SOURCE MATERIAL
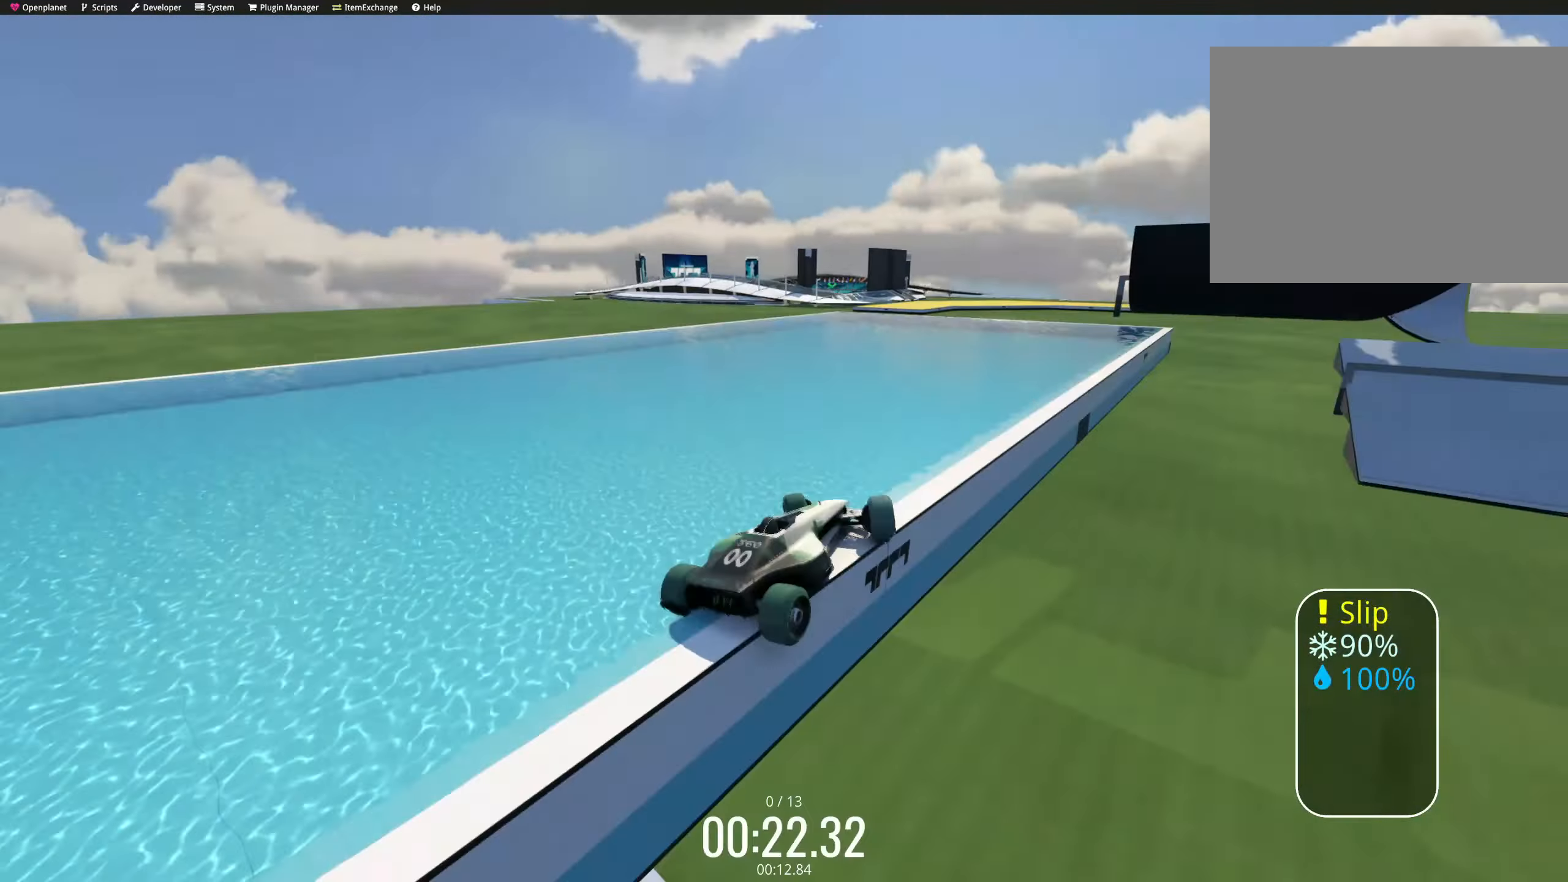
{"keys": ["left", "up"], "events": [[16, "left", "up"], [33, "right", "down"], [83, "right", "up"], [216, "down", "down"], [216, "right", "down"], [233, "down", "up"], [383, "down", "down"], [400, "left", "down"], [400, "right", "up"], [433, "down", "up"], [433, "left", "up"], [433, "right", "down"], [450, "down", "down"], [450, "left", "down"], [450, "right", "up"], [500, "down", "up"]]}
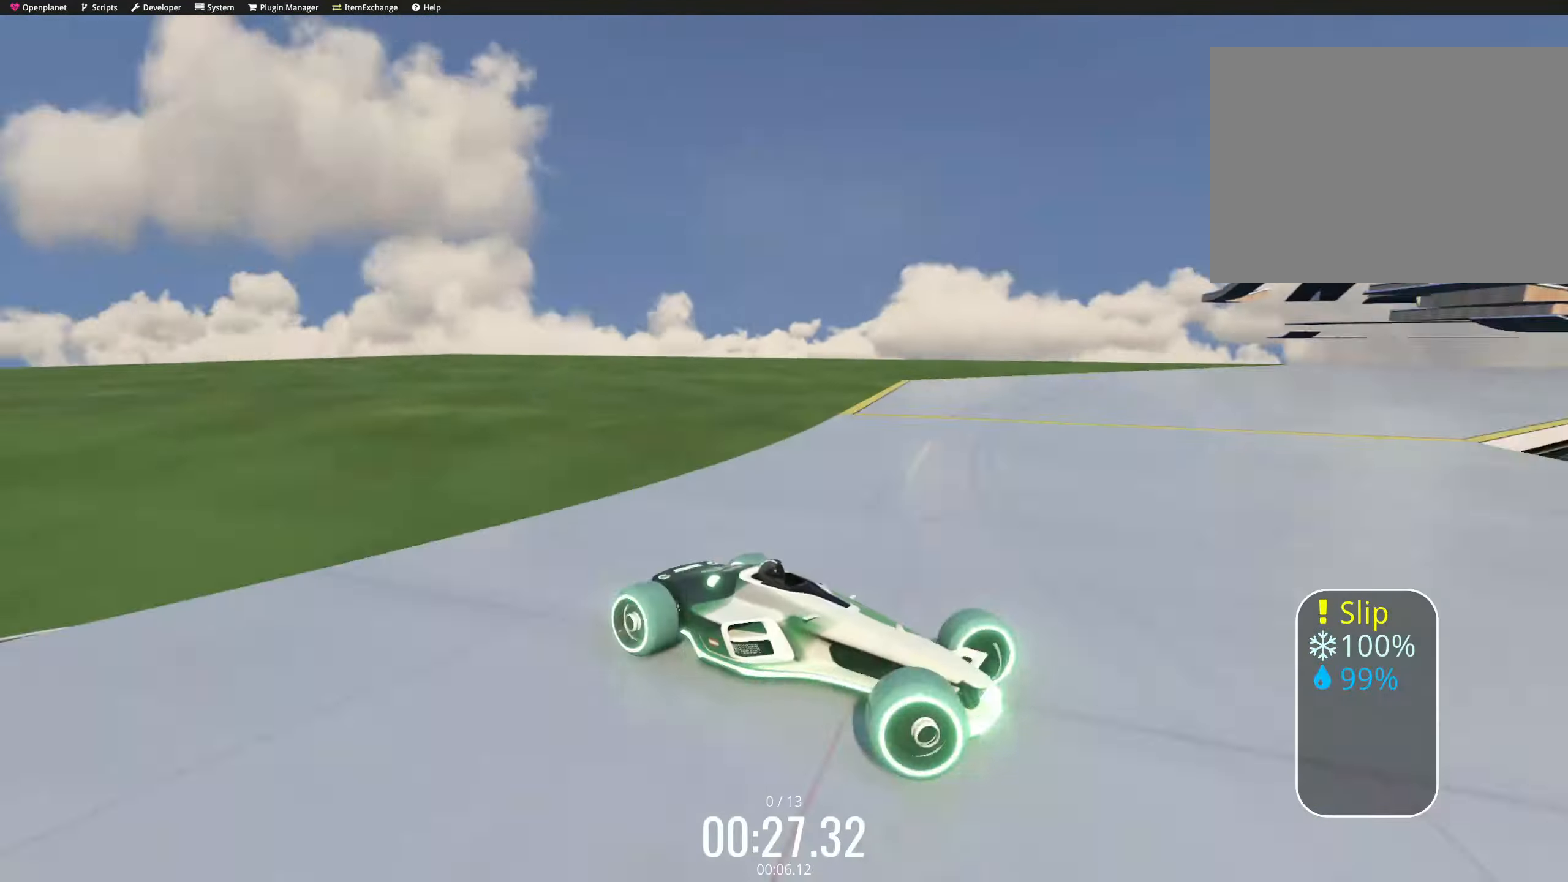
{"keys": ["left", "up"], "events": [[16, "down", "down"], [33, "down", "up"], [133, "down", "down"], [133, "left", "up"], [133, "right", "down"], [166, "down", "up"], [316, "down", "down"], [316, "left", "down"], [316, "right", "up"], [366, "down", "up"], [366, "left", "up"], [366, "right", "down"], [383, "down", "down"], [383, "left", "down"], [383, "right", "up"], [433, "down", "up"], [466, "down", "down"], [500, "down", "up"]]}
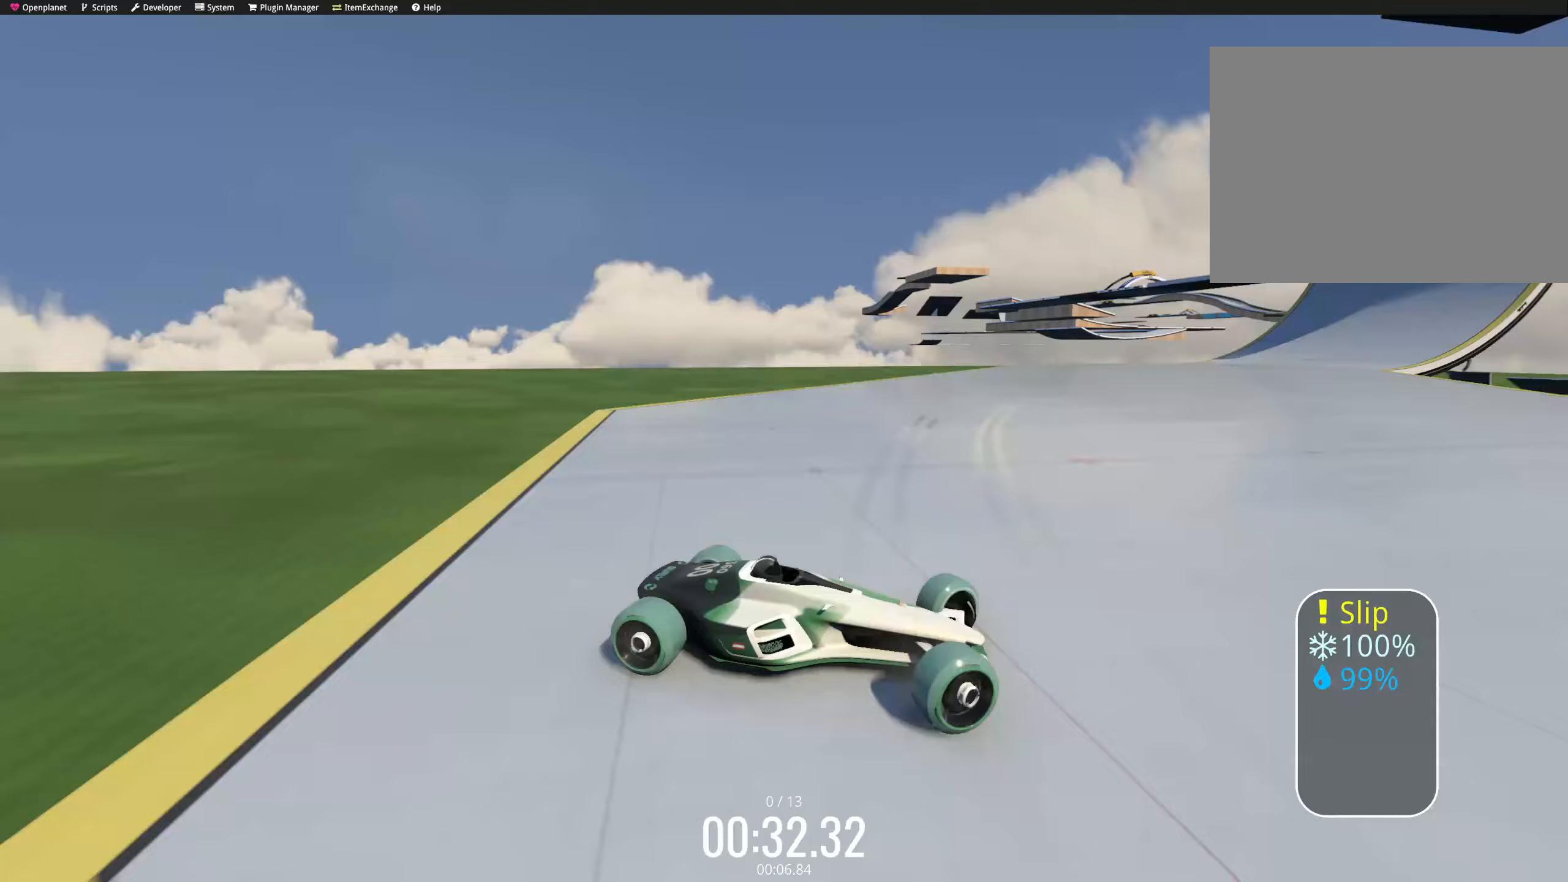
{"keys": ["left", "up"], "events": [[100, "down", "down"], [117, "down", "up"]]}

WHAT THE TASK REQUIRES
Copy every line of the data exactly as written, excluding the pictures.

ANSWER FOR THIS EXERCISE
{"keys": ["left", "up"], "events": [[16, "left", "up"], [33, "right", "down"], [83, "right", "up"], [216, "down", "down"], [216, "right", "down"], [233, "down", "up"], [383, "down", "down"], [400, "left", "down"], [400, "right", "up"], [433, "down", "up"], [433, "left", "up"], [433, "right", "down"], [450, "down", "down"], [450, "left", "down"], [450, "right", "up"], [500, "down", "up"]]}
{"keys": ["left", "up"], "events": [[16, "down", "down"], [33, "down", "up"], [133, "down", "down"], [133, "left", "up"], [133, "right", "down"], [166, "down", "up"], [316, "down", "down"], [316, "left", "down"], [316, "right", "up"], [366, "down", "up"], [366, "left", "up"], [366, "right", "down"], [383, "down", "down"], [383, "left", "down"], [383, "right", "up"], [433, "down", "up"], [466, "down", "down"], [500, "down", "up"]]}
{"keys": ["left", "up"], "events": [[100, "down", "down"], [117, "down", "up"]]}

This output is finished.